During that session, Dr. Robert Eyler, an economics professor at Sonoma State University, said it may not be until 2023 when the U.S. economy is back to where it was prior to the pandemic. Eyler said he has been encouraged by the decline in new unemployment insurance claims.
What’s less encouraging is that, according to federal labor data, the number of permanent job losses has begun to creep up as workers who were furloughed in the spring and summer may now be finding themselves out of work for good. “That means we may have a lingering recession,” he said.
While manufacturing and construction have seen minimal job losses and some gains, retail and the service industries led by the leisure and hospitality sectors have seen significant job losses. As the number of COVID-19 cases spike throughout the U.S., these sectors could see more job losses. He described the pain here as a “structural threat” to the recovery if independent retail, restaurants, theaters and entertainment venues and personal services such as nail salons can’t recover and are forced to close.

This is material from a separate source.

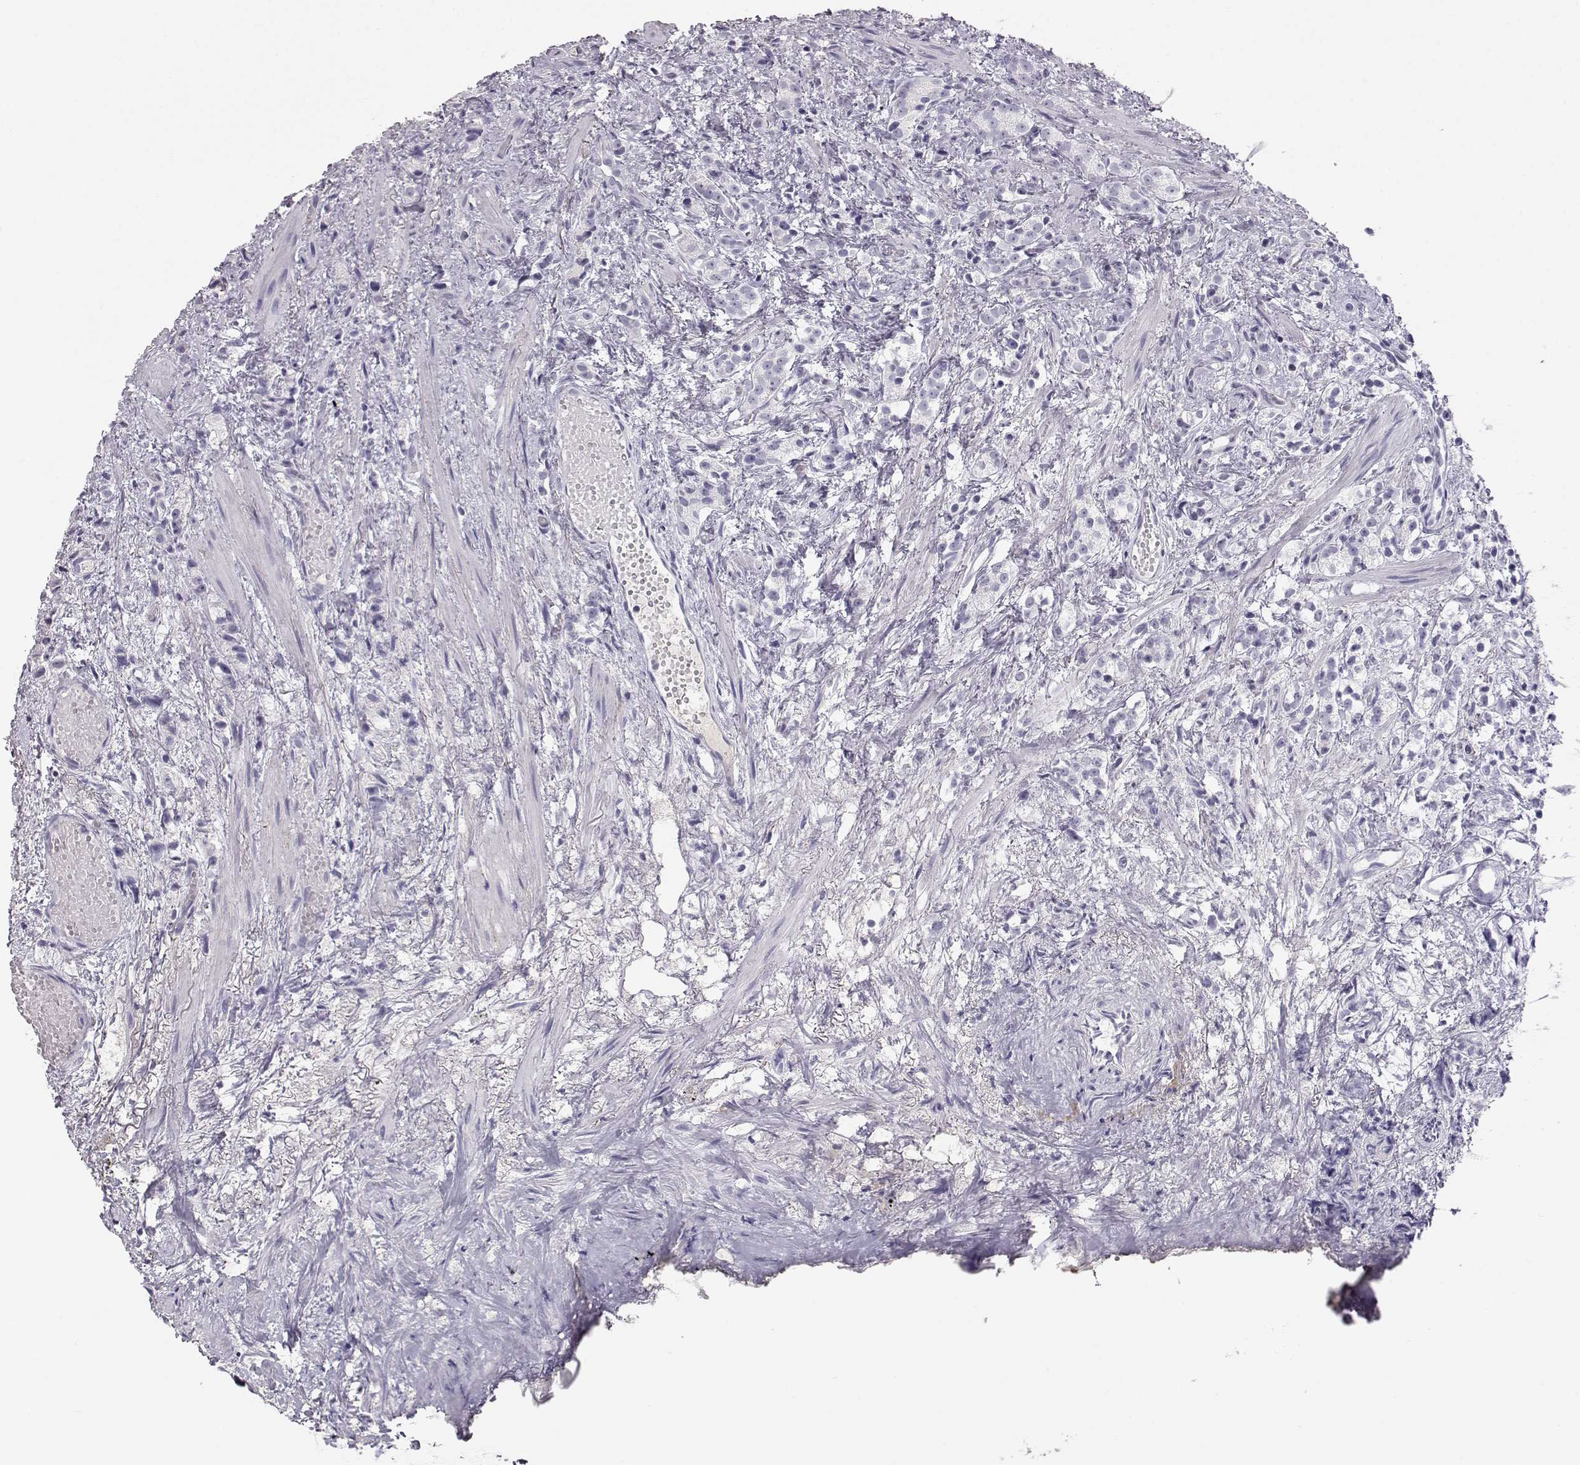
{"staining": {"intensity": "negative", "quantity": "none", "location": "none"}, "tissue": "prostate cancer", "cell_type": "Tumor cells", "image_type": "cancer", "snomed": [{"axis": "morphology", "description": "Adenocarcinoma, High grade"}, {"axis": "topography", "description": "Prostate"}], "caption": "High-grade adenocarcinoma (prostate) stained for a protein using immunohistochemistry shows no positivity tumor cells.", "gene": "KRTAP16-1", "patient": {"sex": "male", "age": 53}}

A significant percentage of the labor pool may also have given up on employment to take care of children who either can’t go to daycare or are staying home for distance education.
One bright light of the economy has been home sales. Eyler said the Bay Area has seen home prices steadily increase this year and those gains will likely continue. Demand has also kept right on pace too. There has not been much “panic selling,” which could depress prices but that may change if some homeowners — without hope of an additional stimulus check or additional unemployment benefits — may have to sell because they are unable to make mortgage payments.
Based on hotel occupancy rates, Eyler said tourism in Sonoma County also was rebounding but were disrupted by the recent wildfires. If the pandemic doesn’t interfere with tourism getting back to normal it will play a key role in a wider economic recovery. “We seem to be on the right track,” Eyler said, “we just need to keep the momentum going.”